Fanny Britt : Chambres d’échos
Résolus à agiter les consciences et à parler franchement de notre époque, Fanny Britt et le tout nouveau Théâtre Debout présentent Hôtel Pacifique. Entretien.
"Je suis fascinée par les chambres d’hôtel, raconte Fanny Britt. On y entre et on se demande qui est passé par là avant nous, quelles tragédies s’y sont déroulées sans laisser de traces. Il y a une superposition d’histoires intimes entre les murs d’une chambre d’hôtel, paradoxalement un lieu public où se jouent souvent des morceaux de la grande histoire."
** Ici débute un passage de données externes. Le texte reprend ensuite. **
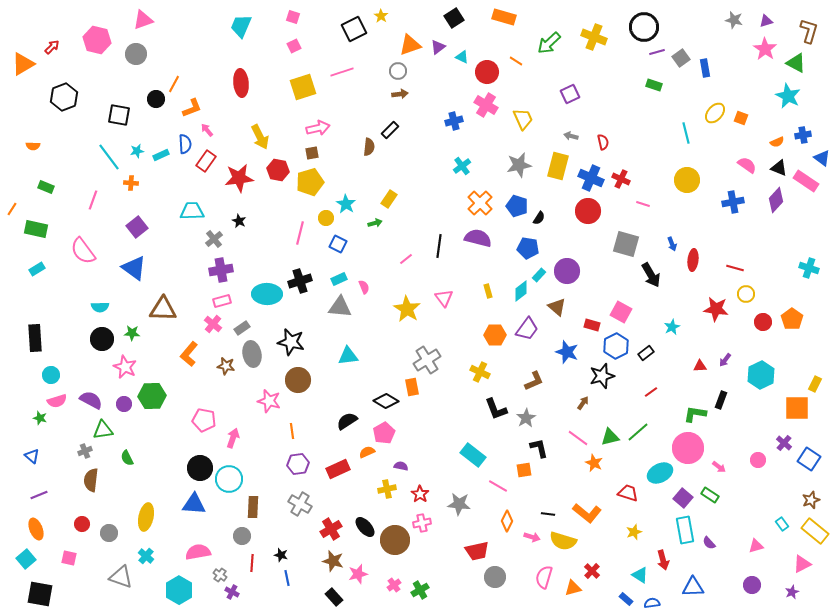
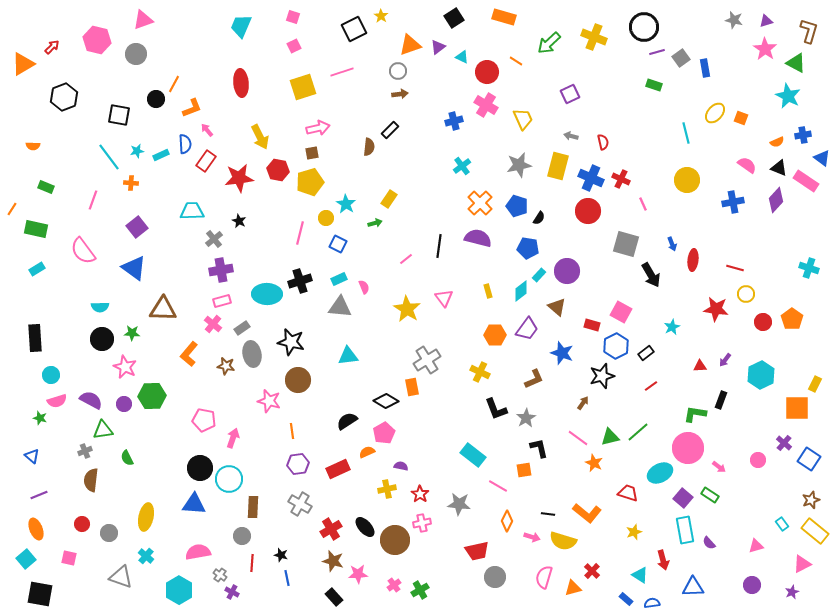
pink line at (643, 204): rotated 48 degrees clockwise
blue star at (567, 352): moved 5 px left, 1 px down
brown L-shape at (534, 381): moved 2 px up
red line at (651, 392): moved 6 px up
pink star at (358, 574): rotated 12 degrees clockwise
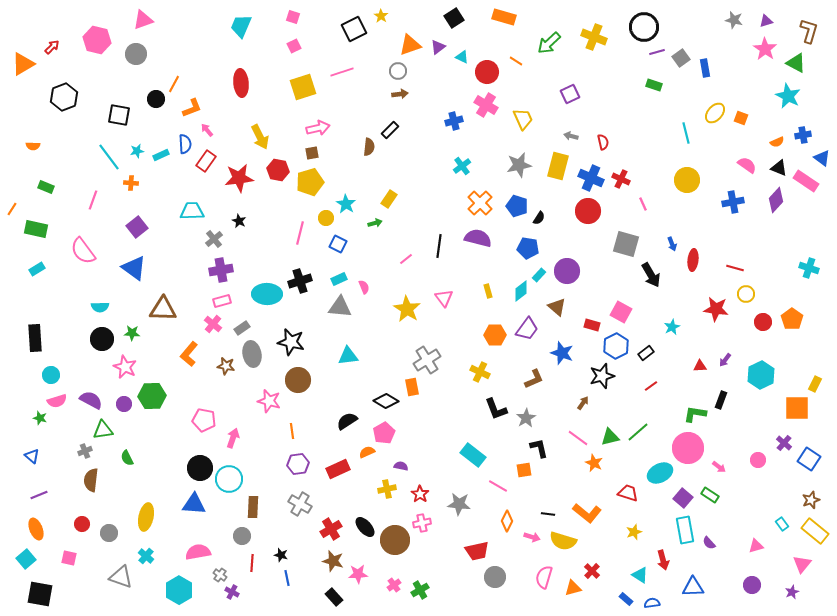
pink triangle at (802, 564): rotated 24 degrees counterclockwise
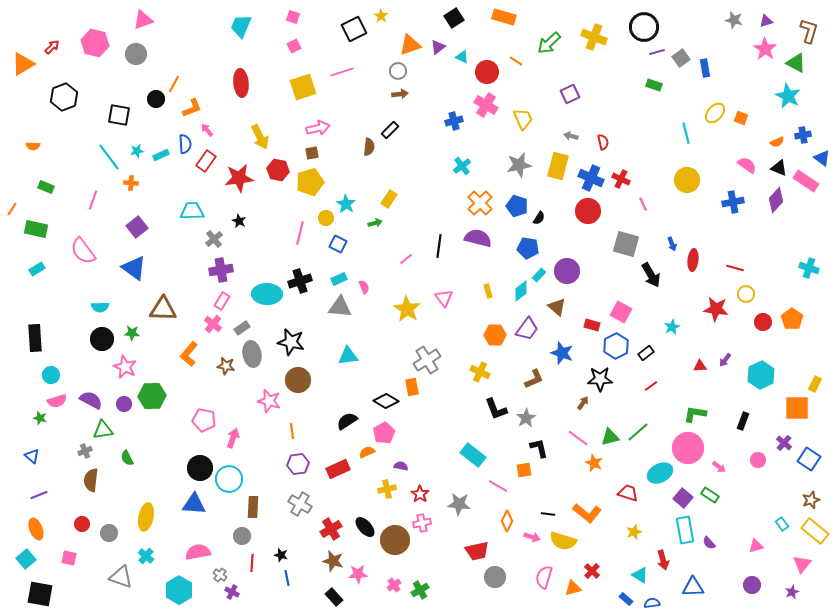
pink hexagon at (97, 40): moved 2 px left, 3 px down
pink rectangle at (222, 301): rotated 42 degrees counterclockwise
black star at (602, 376): moved 2 px left, 3 px down; rotated 15 degrees clockwise
black rectangle at (721, 400): moved 22 px right, 21 px down
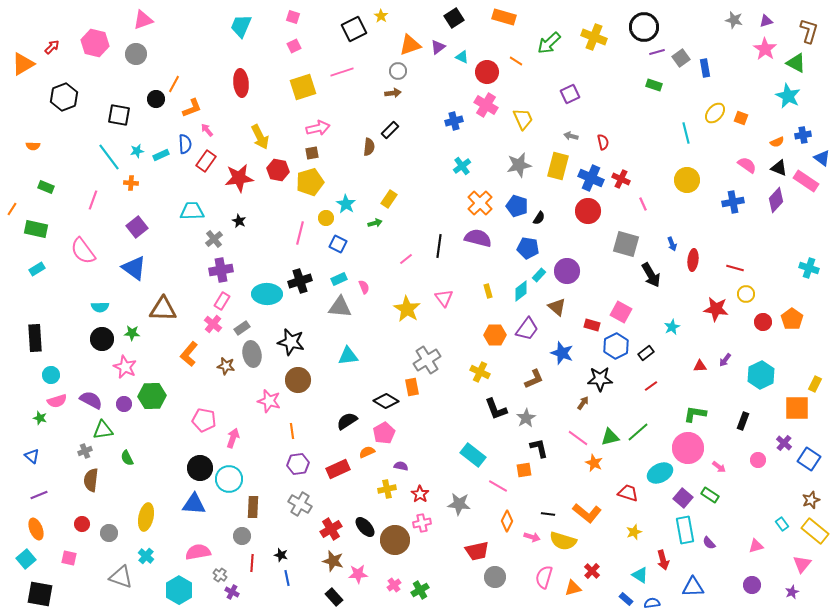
brown arrow at (400, 94): moved 7 px left, 1 px up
Voilà une image parfaite pour illustrer le propos d’Hôtel Pacifique, une pièce que l’auteure avait amorcée à l’aube de la vingtaine dans le giron de l’École nationale de théâtre, et qu’elle désirait retravailler aujourd’hui à l’aune de ses 30 ans. Dans l’une ou l’autre des chambres d’un hôtel montréalais non identifié, pendant que dans la rue le nouveau président fait sa première visite à l’étranger (il ne sera jamais nommé mais très sous-entendu), trois couples à la dérive se heurtent à leurs rêves et à leurs désillusions. Leurs histoires s’interpénètrent et s’influencent sans changer le cours des choses, comme si "le monde ne changeait jamais comme on le souhaite". Une sorte d’étude des relations de couple (c’est l’expression privilégiée par Britt) mise en parallèle avec les mouvements du dehors.
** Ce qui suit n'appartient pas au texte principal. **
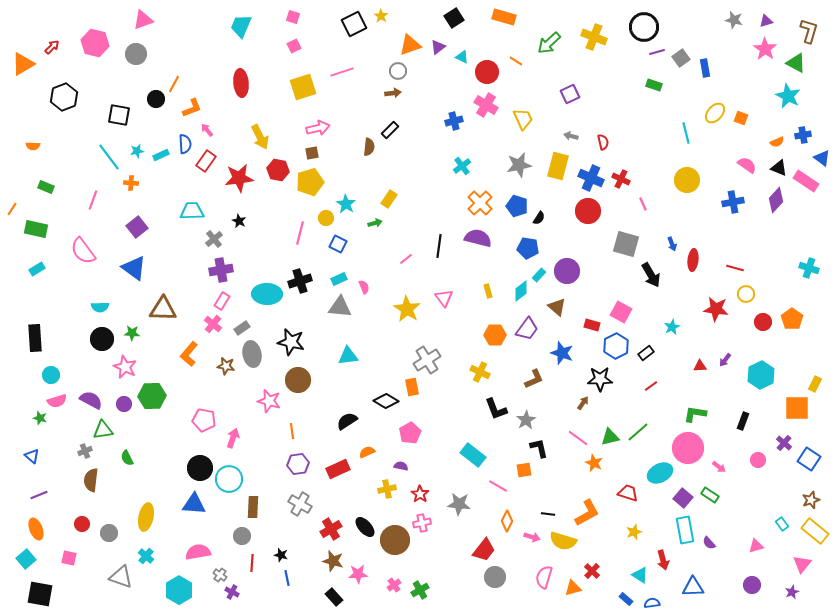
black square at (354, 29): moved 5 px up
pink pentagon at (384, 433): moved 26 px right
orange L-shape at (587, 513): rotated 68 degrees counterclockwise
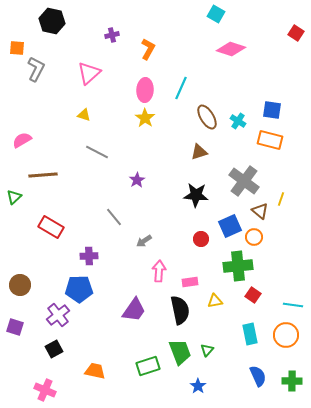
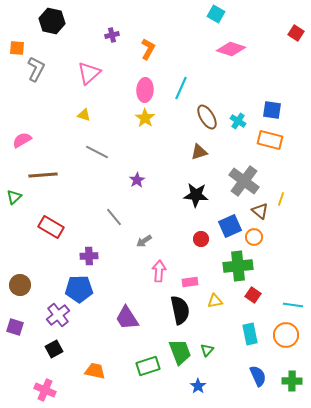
purple trapezoid at (134, 310): moved 7 px left, 8 px down; rotated 112 degrees clockwise
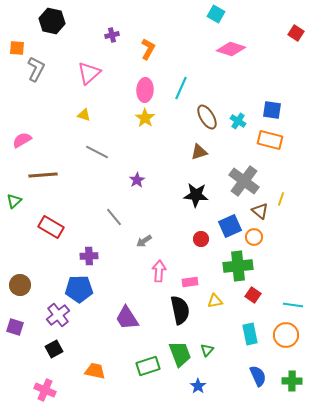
green triangle at (14, 197): moved 4 px down
green trapezoid at (180, 352): moved 2 px down
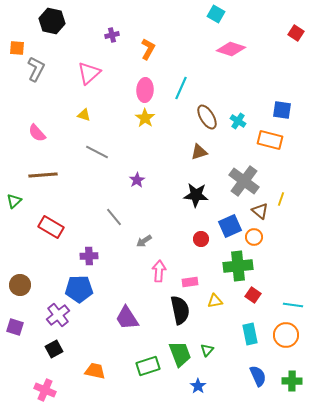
blue square at (272, 110): moved 10 px right
pink semicircle at (22, 140): moved 15 px right, 7 px up; rotated 102 degrees counterclockwise
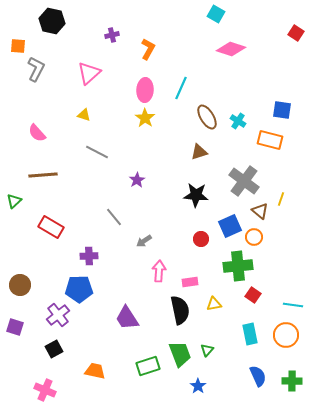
orange square at (17, 48): moved 1 px right, 2 px up
yellow triangle at (215, 301): moved 1 px left, 3 px down
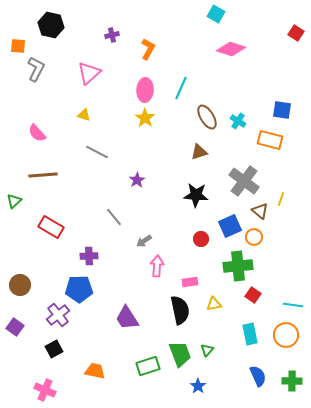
black hexagon at (52, 21): moved 1 px left, 4 px down
pink arrow at (159, 271): moved 2 px left, 5 px up
purple square at (15, 327): rotated 18 degrees clockwise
Le constat est très pessimiste, malgré un certain souffle romantique dans le dialogue et la soif d’amour des personnages. Mais Britt avouera, sans dissimuler un sourire réconfortant (heureusement), qu’elle ne réfléchit qu’à la douleur et au désespoir, qu’elle se sent souvent inadéquate dans le monde contemporain et que ses personnages sont tous habités par ce sentiment de ne jamais être à la hauteur. "J’ai l’impression que mon écriture est très intérieure, mais avec le temps, je me suis aperçue que c’est aussi une façon de porter un regard sur le monde, de critiquer les modèles si rigides de notre société, dans laquelle je ne suis sûrement pas la seule à me sentir étouffée."
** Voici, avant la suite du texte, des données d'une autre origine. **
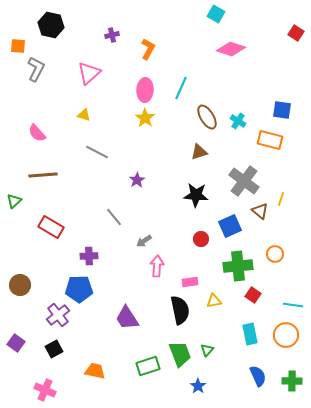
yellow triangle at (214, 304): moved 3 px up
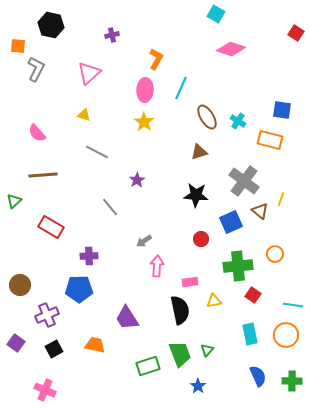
orange L-shape at (148, 49): moved 8 px right, 10 px down
yellow star at (145, 118): moved 1 px left, 4 px down
gray line at (114, 217): moved 4 px left, 10 px up
blue square at (230, 226): moved 1 px right, 4 px up
purple cross at (58, 315): moved 11 px left; rotated 15 degrees clockwise
orange trapezoid at (95, 371): moved 26 px up
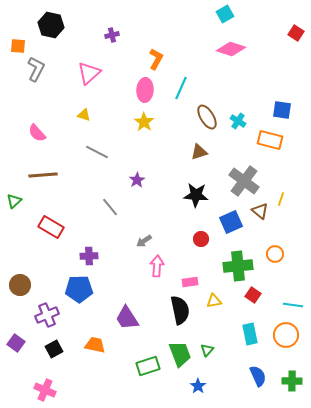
cyan square at (216, 14): moved 9 px right; rotated 30 degrees clockwise
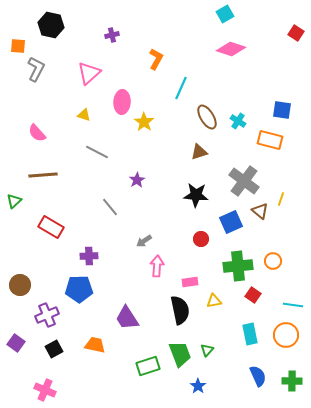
pink ellipse at (145, 90): moved 23 px left, 12 px down
orange circle at (275, 254): moved 2 px left, 7 px down
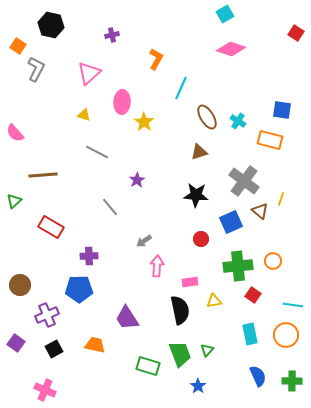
orange square at (18, 46): rotated 28 degrees clockwise
pink semicircle at (37, 133): moved 22 px left
green rectangle at (148, 366): rotated 35 degrees clockwise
Dans ces traces souterraines d’indignation chez la prolifique auteure et traductrice, le metteur en scène Geoffrey Gaquère se trouve fort à son aise. Depuis qu’il a mis en scène Couche avec moi (c’est l’hiver), la pièce à ce jour la plus connue et la plus applaudie de Britt, il mourait d’envie de fonder une compagnie pour témoigner sur scène des agitations d’ici et de maintenant, avec colère et lucidité. "Geoffrey est par moments le prolongement de moi-même, explique Britt, il révèle des portions de mes textes que je ne soupçonne pas, de la colère cachée que je ne crois pas avoir écrite mais qui est bien présente. Comme si des forces en travail, qui relèvent peut-être de l’inconscient, me poussaient à faire à mon insu des textes très critiques. Notre collaboration dans cette compagnie donnera, je l’espère, un théâtre utile, qui lance un signal d’alarme."
La troisième comparse à la codirection du Théâtre Debout, Johanne Haberlin, est de la distribution de la pièce, en compagnie de Benoît Dagenais, Monique Spaziani, Patrick Hivon, François Bernier et Madeleine Péloquin. À suivre.